Camera metadata records:

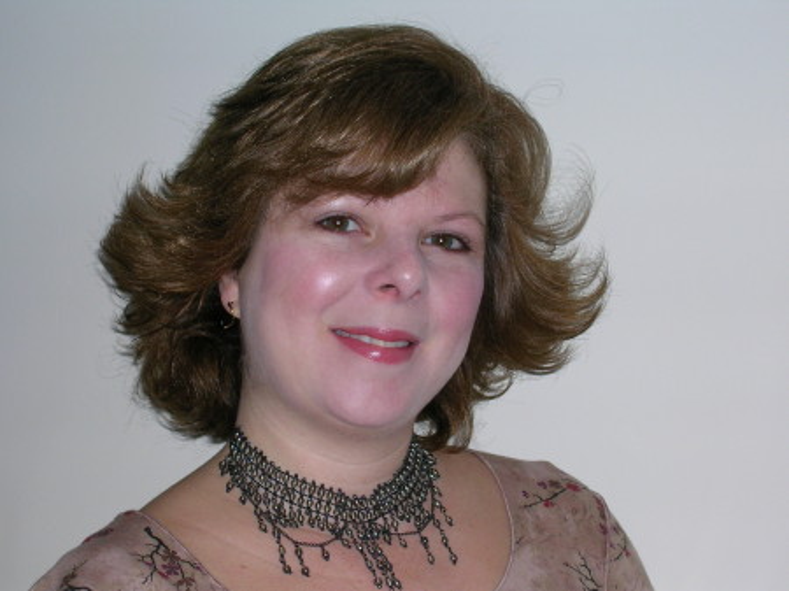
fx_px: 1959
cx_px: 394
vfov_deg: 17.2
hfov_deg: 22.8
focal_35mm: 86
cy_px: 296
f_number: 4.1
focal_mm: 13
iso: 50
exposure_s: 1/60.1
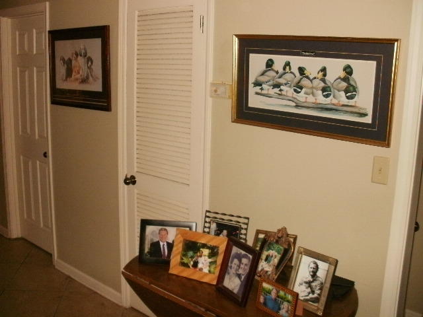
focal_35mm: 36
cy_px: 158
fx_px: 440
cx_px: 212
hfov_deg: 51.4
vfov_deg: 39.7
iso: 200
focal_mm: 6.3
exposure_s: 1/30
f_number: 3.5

* * *

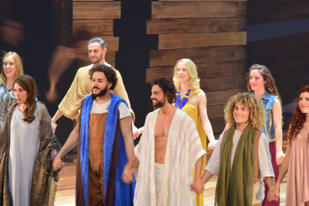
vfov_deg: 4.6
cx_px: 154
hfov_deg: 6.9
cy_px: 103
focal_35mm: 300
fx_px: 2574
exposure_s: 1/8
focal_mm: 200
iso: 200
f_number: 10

## Task to complete
Nothing outside the stretch above, from the line with "fx_px: 1959" through the line with "f_number: 3.5", is set down. Transcribe that stretch exactly, ends included, but not its pictures.

## Solution to this problem
fx_px: 1959
cx_px: 394
vfov_deg: 17.2
hfov_deg: 22.8
focal_35mm: 86
cy_px: 296
f_number: 4.1
focal_mm: 13
iso: 50
exposure_s: 1/60.1
focal_35mm: 36
cy_px: 158
fx_px: 440
cx_px: 212
hfov_deg: 51.4
vfov_deg: 39.7
iso: 200
focal_mm: 6.3
exposure_s: 1/30
f_number: 3.5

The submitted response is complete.